AI Fails Math Test: ORCA Benchmark Exposes Weaknesses in Leading Language Models (2025)

In a world where truth is relative, even the simplest math can become a challenge. AI, it seems, is no exception. Despite their impressive capabilities, large language models struggle with basic arithmetic, as demonstrated by the ORCA benchmark.

ORCA, developed by a team of scientists from Omni Calculator and various European universities, presents a series of math-oriented questions across diverse scientific fields. The results? Five leading LLMs, including ChatGPT-5 and Gemini 2.5 Flash, failed to impress, scoring a mere 63% or less.

But here's where it gets controversial: other benchmarks, like GSM8K and MATH-500, paint a different picture. Some AI models have achieved scores of 0.95 or higher, suggesting near-perfect mathematical prowess. However, the researchers behind ORCA argue that these benchmarks lack scientific rigor and that LLMs still make logical and arithmetic errors.

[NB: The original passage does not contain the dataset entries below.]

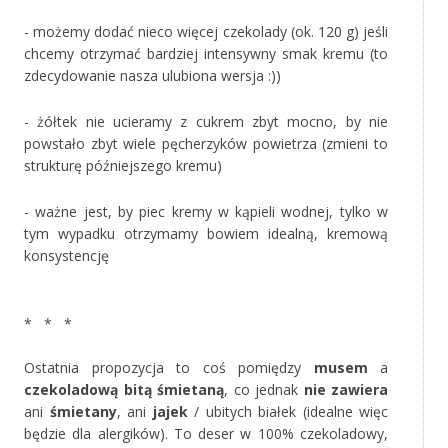
- możemy dodać nieco więcej czekolady (ok. 120 g) jeśli
chcemy otrzymać bardziej intensywny smak kremu (to
zdecydowanie nasza ulubiona wersja :))
- żółtek nie ucieramy z cukrem zbyt mocno, by nie
powstało zbyt wiele pęcherzyków powietrza (zmieni to
strukturę późniejszego kremu)
- ważne jest, by piec kremy w kąpieli wodnej, tylko w
tym wypadku otrzymamy bowiem idealną, kremową
konsystencję
‚
* * *
‚
Ostatnia propozycja to coś pomiędzy
musem
a
czekoladową bitą śmietaną
, co jednak
nie zawiera
ani
śmietany
, ani
jajek
/ ubitych białek (idealne więc
będzie dla alergików). To deser w 100% czekoladowy,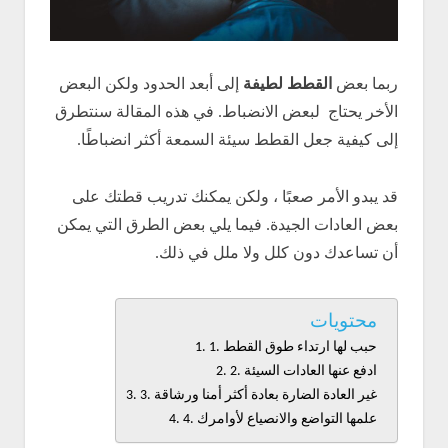
ربما بعض
القطط لطيفة
إلى أبعد الحدود ولكن البعض
الأخر يحتاج لبعض الانضباط. في هذه المقالة سنتطرق
إلى كيفية جعل القطط سيئة السمعة أكثر انضباطًا.
قد يبدو الأمر صعبًا ، ولكن يمكنك تدريب قطتك على
بعض العادات الجيدة. فيما يلي بعض الطرق التي يمكن
أن تساعدك دون كلل ولا ملل في ذلك.
محتويات
1. حبب لها ارتداء طوق القطط
2. ادفع عنها العادات السيئة
3. غير العادة الضارة بعادة أكثر أمنا ورشاقة
4. علمها التواضع والانصياع لأوامرك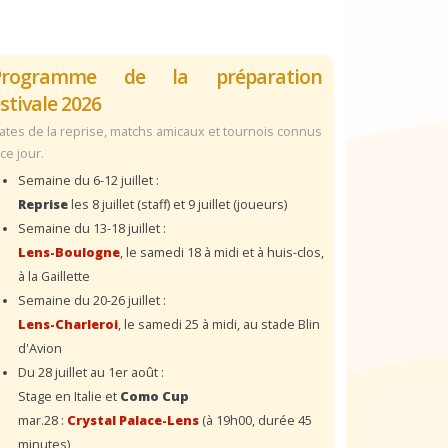
Programme de la préparation
stivale 2026
ates de la reprise, matchs amicaux et tournois connus
 ce jour.
Semaine du 6-12 juillet :
Reprise
les 8 juillet (staff) et 9 juillet (joueurs)
Semaine du 13-18 juillet :
Lens-Boulogne
, le samedi 18 à midi et à huis-clos,
à la Gaillette
Semaine du 20-26 juillet :
Lens-Charleroi
, le samedi 25 à midi, au stade Blin
d'Avion
Du 28 juillet au 1er août :
Stage en Italie et
Como Cup
mar.28 :
Crystal Palace-Lens
(à 19h00, durée 45
minutes)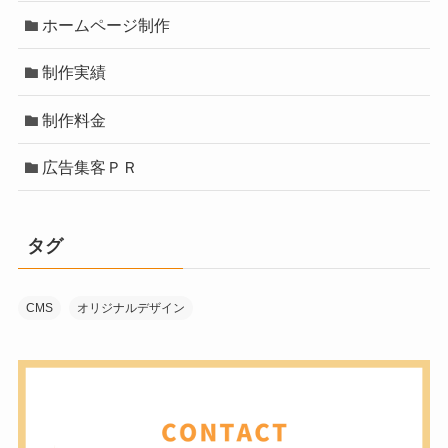
ホームページ制作
制作実績
制作料金
広告集客ＰＲ
タグ
CMS
オリジナルデザイン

According to Oxford University's Our World in Data, AI models' math reasoning scores a dismal -7.44 (as of April 2024). The ORCA team believes this is because many benchmark datasets have been incorporated into model training data, akin to students being given the answers before an exam.

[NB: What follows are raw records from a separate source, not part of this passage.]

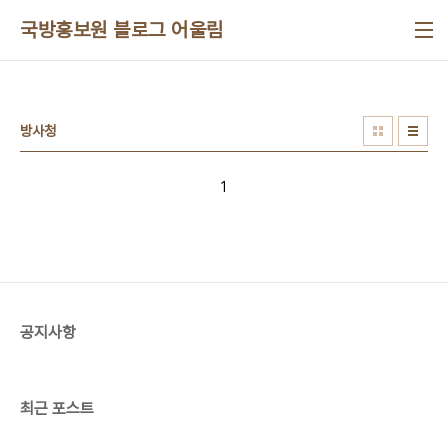
본문 바로가기
국방홍보원 블로그 어울림
방사청
1
공지사항
최근 포스트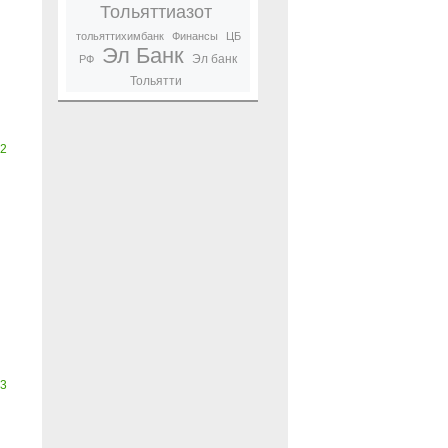
Тольяттиазот
тольяттихимбанк
Финансы
ЦБ
Эл Банк
Эл банк
РФ
Тольятти
2
3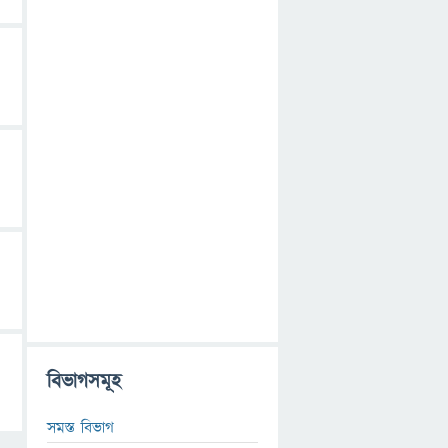
বিভাগসমূহ
সমস্ত বিভাগ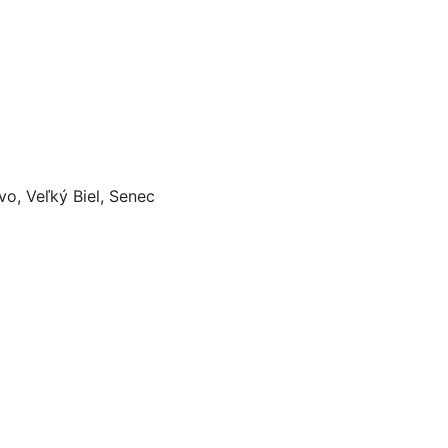
o, Veľký Biel, Senec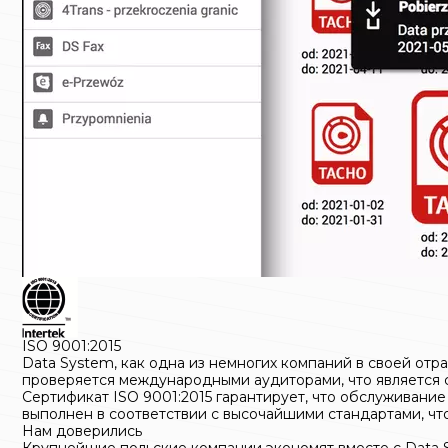
ISO 9001:2015
Data System, как одна из немногих компаний в своей от
проверяется международными аудиторами, что является 
Сертификат ISO 9001:2015 гарантирует, что обслуживание
выполнен в соответствии с высочайшими стандартами, чт
Нам доверились
Крупнейшие польские компании экономят вместе с Data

ORCA aims to evaluate actual computational reasoning, not just pattern memorization. In their study, distributed via arXiv and Omni Calculator's website, the team found that ChatGPT-5 and its peers struggled with rounding and calculation mistakes, achieving only 45-63% accuracy.

The evaluation, conducted in October 2025, used 500 math prompts across various categories. Gemini 2.5 Flash topped the charts with a 63% accuracy, closely followed by Grok 4. Claude Sonnet 4.5 and DeepSeek V3.2 lagged behind, with the former failing to score above 65% in any category.

And this is the part most people miss: these scores are just a snapshot in time. Models are constantly adjusted and revised. Take, for example, the prompt about LEDs and resistors. Claude Sonnet 4.5 offered two answers, one correct and one incorrect, highlighting the model's uncertainty.

So, while AI benchmarks may not always add up, they provide a fascinating glimpse into the limitations and potential of these powerful tools. The question remains: as we continue to push the boundaries of AI, will we ever truly master the art of machine mathematics? Feel free to share your thoughts in the comments!

AI Fails Math Test: ORCA Benchmark Exposes Weaknesses in Leading Language Models (2025)

References

Top Articles
Latest Posts
Recommended Articles
Article information

Author: Carmelo Roob

Last Updated:

Views: 6410

Rating: 4.4 / 5 (45 voted)

Reviews: 84% of readers found this page helpful

Author information

Name: Carmelo Roob

Birthday: 1995-01-09

Address: Apt. 915 481 Sipes Cliff, New Gonzalobury, CO 80176

Phone: +6773780339780

Job: Sales Executive

Hobby: Gaming, Jogging, Rugby, Video gaming, Handball, Ice skating, Web surfing

Introduction: My name is Carmelo Roob, I am a modern, handsome, delightful, comfortable, attractive, vast, good person who loves writing and wants to share my knowledge and understanding with you.